#### Information provided

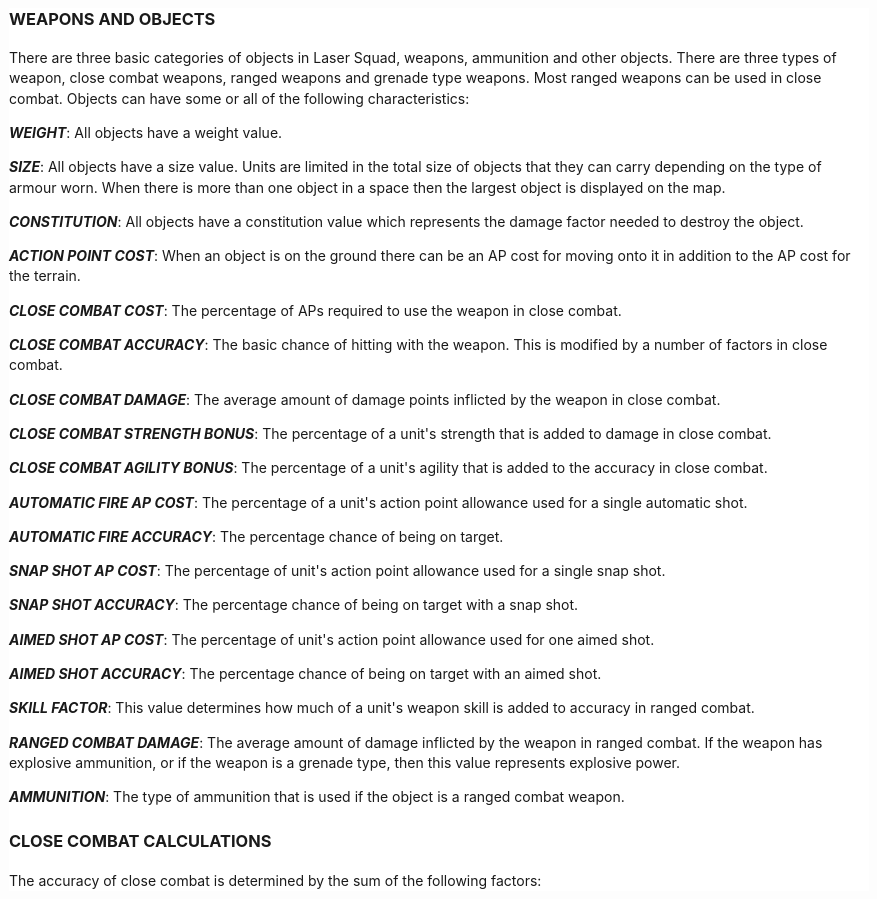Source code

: ### WEAPONS AND OBJECTS

There are three basic categories of objects in Laser Squad, weapons, ammunition and other objects. There are three types of weapon, close combat weapons, ranged weapons and grenade type weapons. Most ranged weapons can be used in close combat. Objects can have some or all of the following characteristics:

**_WEIGHT_**: 	All objects have a weight value.

**_SIZE_**: 	All objects have a size value. Units are limited in the total size of objects that they can carry depending on the type of armour worn. When there is more than one object in a space then the largest object is displayed on the map.

**_CONSTITUTION_**: 	All objects have a constitution value which represents the damage factor needed to destroy the object.

**_ACTION POINT COST_**: 	When an object is on the ground there can be an AP cost for moving onto it in addition to the AP cost for the terrain.

**_CLOSE COMBAT COST_**: 	The percentage of APs required to use the weapon in close combat.

**_CLOSE COMBAT ACCURACY_**: 	The basic chance of hitting with the weapon. This is modified by a number of factors in close combat.

**_CLOSE COMBAT DAMAGE_**: 	The average amount of damage points inflicted by the weapon in close combat.

**_CLOSE COMBAT STRENGTH BONUS_**: 	The percentage of a unit's strength that is added to damage in close combat.

**_CLOSE COMBAT AGILITY BONUS_**: 	The percentage of a unit's agility that is added to the accuracy in close combat.

**_AUTOMATIC FIRE AP COST_**: 	The percentage of a unit's action point allowance used for a single automatic shot.

**_AUTOMATIC FIRE ACCURACY_**: 	The percentage chance of being on target.

**_SNAP SHOT AP COST_**: 	The percentage of unit's action point allowance used for a single snap shot.

**_SNAP SHOT ACCURACY_**: 	The percentage chance of being on target with a snap shot.

**_AIMED SHOT AP COST_**: 	The percentage of unit's action point allowance used for one aimed shot.

**_AIMED SHOT ACCURACY_**: 	The percentage chance of being on target with an aimed shot.

**_SKILL FACTOR_**: 	This value determines how much of a unit's weapon skill is added to accuracy in ranged combat.

**_RANGED COMBAT DAMAGE_**: 	The average amount of damage inflicted by the weapon in ranged combat. If the weapon has explosive ammunition, or if the weapon is a grenade type, then this value represents explosive power.

**_AMMUNITION_**: 	The type of ammunition that is used if the object is a ranged combat weapon.

### CLOSE COMBAT CALCULATIONS

The accuracy of close combat is determined by the sum of the following factors:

########

Try it:
The "damage in close combat." line through the last line above: set these down exactly and add nothing else.

Response to this task:
**_CLOSE COMBAT STRENGTH BONUS_**: 	The percentage of a unit's strength that is added to damage in close combat.

**_CLOSE COMBAT AGILITY BONUS_**: 	The percentage of a unit's agility that is added to the accuracy in close combat.

**_AUTOMATIC FIRE AP COST_**: 	The percentage of a unit's action point allowance used for a single automatic shot.

**_AUTOMATIC FIRE ACCURACY_**: 	The percentage chance of being on target.

**_SNAP SHOT AP COST_**: 	The percentage of unit's action point allowance used for a single snap shot.

**_SNAP SHOT ACCURACY_**: 	The percentage chance of being on target with a snap shot.

**_AIMED SHOT AP COST_**: 	The percentage of unit's action point allowance used for one aimed shot.

**_AIMED SHOT ACCURACY_**: 	The percentage chance of being on target with an aimed shot.

**_SKILL FACTOR_**: 	This value determines how much of a unit's weapon skill is added to accuracy in ranged combat.

**_RANGED COMBAT DAMAGE_**: 	The average amount of damage inflicted by the weapon in ranged combat. If the weapon has explosive ammunition, or if the weapon is a grenade type, then this value represents explosive power.

**_AMMUNITION_**: 	The type of ammunition that is used if the object is a ranged combat weapon.

### CLOSE COMBAT CALCULATIONS

The accuracy of close combat is determined by the sum of the following factors:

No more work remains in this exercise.